- _BRIEF_
Return, from the listing below, every line that includes "https".

- _EXERCISE DATA_
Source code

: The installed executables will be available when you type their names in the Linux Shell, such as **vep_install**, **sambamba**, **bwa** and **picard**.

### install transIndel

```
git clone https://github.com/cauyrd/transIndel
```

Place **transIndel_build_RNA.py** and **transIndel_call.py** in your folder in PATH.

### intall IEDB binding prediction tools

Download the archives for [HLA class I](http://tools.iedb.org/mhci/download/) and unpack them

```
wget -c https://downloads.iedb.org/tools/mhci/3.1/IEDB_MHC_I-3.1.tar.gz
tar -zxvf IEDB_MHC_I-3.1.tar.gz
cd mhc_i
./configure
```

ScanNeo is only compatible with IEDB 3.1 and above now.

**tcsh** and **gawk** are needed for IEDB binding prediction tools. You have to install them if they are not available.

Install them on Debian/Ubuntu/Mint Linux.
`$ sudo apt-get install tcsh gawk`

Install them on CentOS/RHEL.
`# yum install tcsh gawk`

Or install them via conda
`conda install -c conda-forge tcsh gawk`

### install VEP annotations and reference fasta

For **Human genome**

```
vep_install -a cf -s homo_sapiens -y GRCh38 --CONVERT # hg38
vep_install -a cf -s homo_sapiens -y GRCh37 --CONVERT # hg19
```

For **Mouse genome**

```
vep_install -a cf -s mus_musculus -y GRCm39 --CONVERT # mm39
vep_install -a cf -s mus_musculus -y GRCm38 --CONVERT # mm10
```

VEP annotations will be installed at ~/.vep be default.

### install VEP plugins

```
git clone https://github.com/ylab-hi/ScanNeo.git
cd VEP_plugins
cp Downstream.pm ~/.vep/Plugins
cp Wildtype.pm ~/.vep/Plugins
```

- _RESULT OF THE TASK_
git clone https://github.com/cauyrd/transIndel
wget -c https://downloads.iedb.org/tools/mhci/3.1/IEDB_MHC_I-3.1.tar.gz
git clone https://github.com/ylab-hi/ScanNeo.git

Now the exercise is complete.